UNACE hubiese figurado como paradigma de negativa, si no fuera por el transfuguismo de su bancada a favor del gobierno colorado. Sus cuatro votos por la postergación en el 2005 fueron casi compensados con tres por la vigencia o abstención; en el 2007 la relación se invirtió, con cuatro ausentes o por la vigencia y sólo tres por la postergación. Frente al nuevo gobierno, una bancada de mayor peso numérico votó unánimemente en contra del IRP.

 

 

 

Los pequeños partidos de izquierda tampoco mostraron coherencia. Aunque están a favor de impuestos directos y progresivos en los Estados de Bienestar –es una de las características que lo diferencian de la derecha europea–, aquí tienen posición ambigua. País Solidario estuvo contra la Ley de Adecuación en el 2004, por un pacto coyuntural con la ANR votó a favor de la vigencia del IRP en el 2005, pero en el 2007 los senadores del PPS y el del PEN sumaron sus votos a la postergación. Ya como soportes del gobierno, los tres senadores de PPS, Tekojoja y PDP votaron por la vigencia en el 2008.

 

 

 

Del necesario debate

Pese a la aridez que signa la cuestión tributaria, el debate y posicionamiento al respecto son cada vez más urgentes. Se trata en primer lugar de definir si queremos o no queremos Estado, res publica, ciudadanía con derechos y responsabilidades como colectivo. Dados los lastres del pasado, supone en segundo lugar –abierto el debate, es el tema que surgirá con peso propio– un nuevo pacto entre la Sociedad paraguaya y su Estado. Porque en justicia nadie quiere financiar con tributos un aparato de Estado clientelar, ineficiente, inequitativo en sus servicios y poco transparente en su gestión.

 

 

 

El tema de la reforma fiscal está entonces indisolublemente ligado al de la reforma del Estado, y al de un mejor y más controlado gasto público.

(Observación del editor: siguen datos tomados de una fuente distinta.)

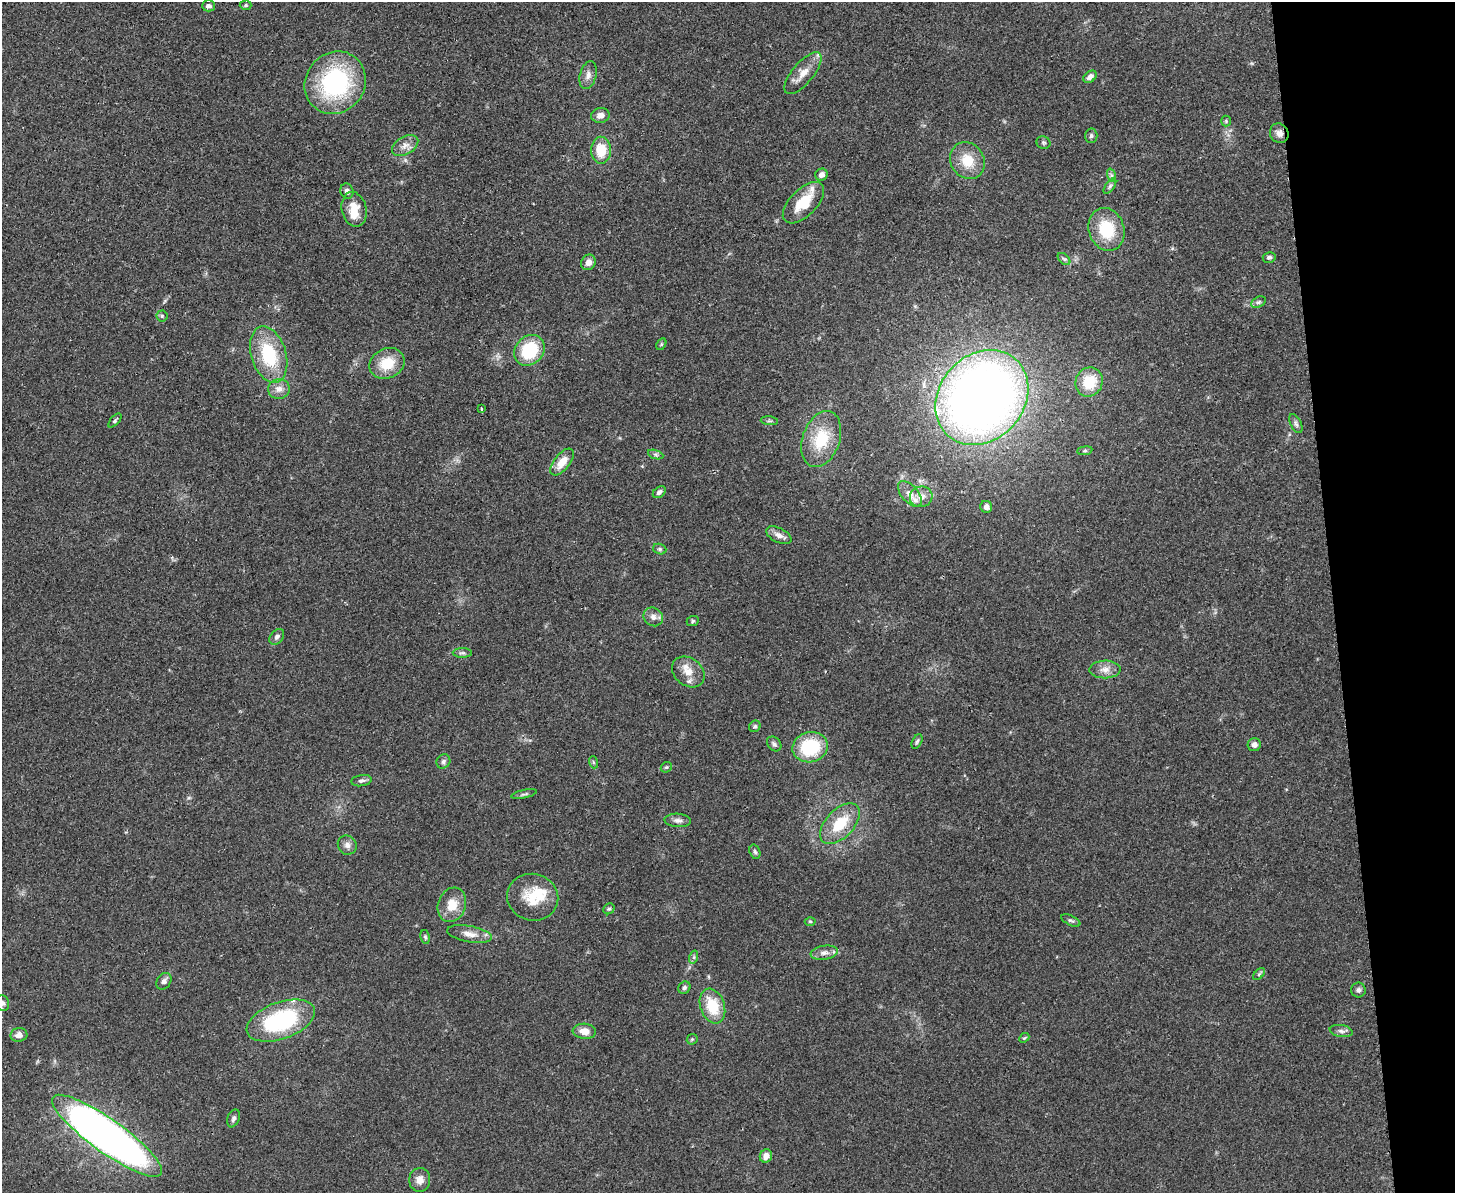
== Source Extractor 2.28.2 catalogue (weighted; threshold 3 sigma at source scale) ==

Entretanto, se impone la discusión técnica y política sobre estrategias y métodos fiscales apropiados a la realidad paraguaya, a la dura informalidad de su economía, a la sorda resistencia de sus elites y a la escasa representatividad política de sus clases populares.

 

 

 

Discusión que arrastrará a nuestros partidos –a los grandes y pequeños, a los tradicionales y recientes– a definirse doctrinariamente respecto a cuestiones políticas fundamentales. Por último, hablar de una nueva fiscalidad conducirá a replantearnos como nación “la madre de los debates”: qué políticas de Estado, qué Agenda País necesitamos y queremos construir los hombres y mujeres que vivimos en esta tierra, para nosotros y para las generaciones venideras.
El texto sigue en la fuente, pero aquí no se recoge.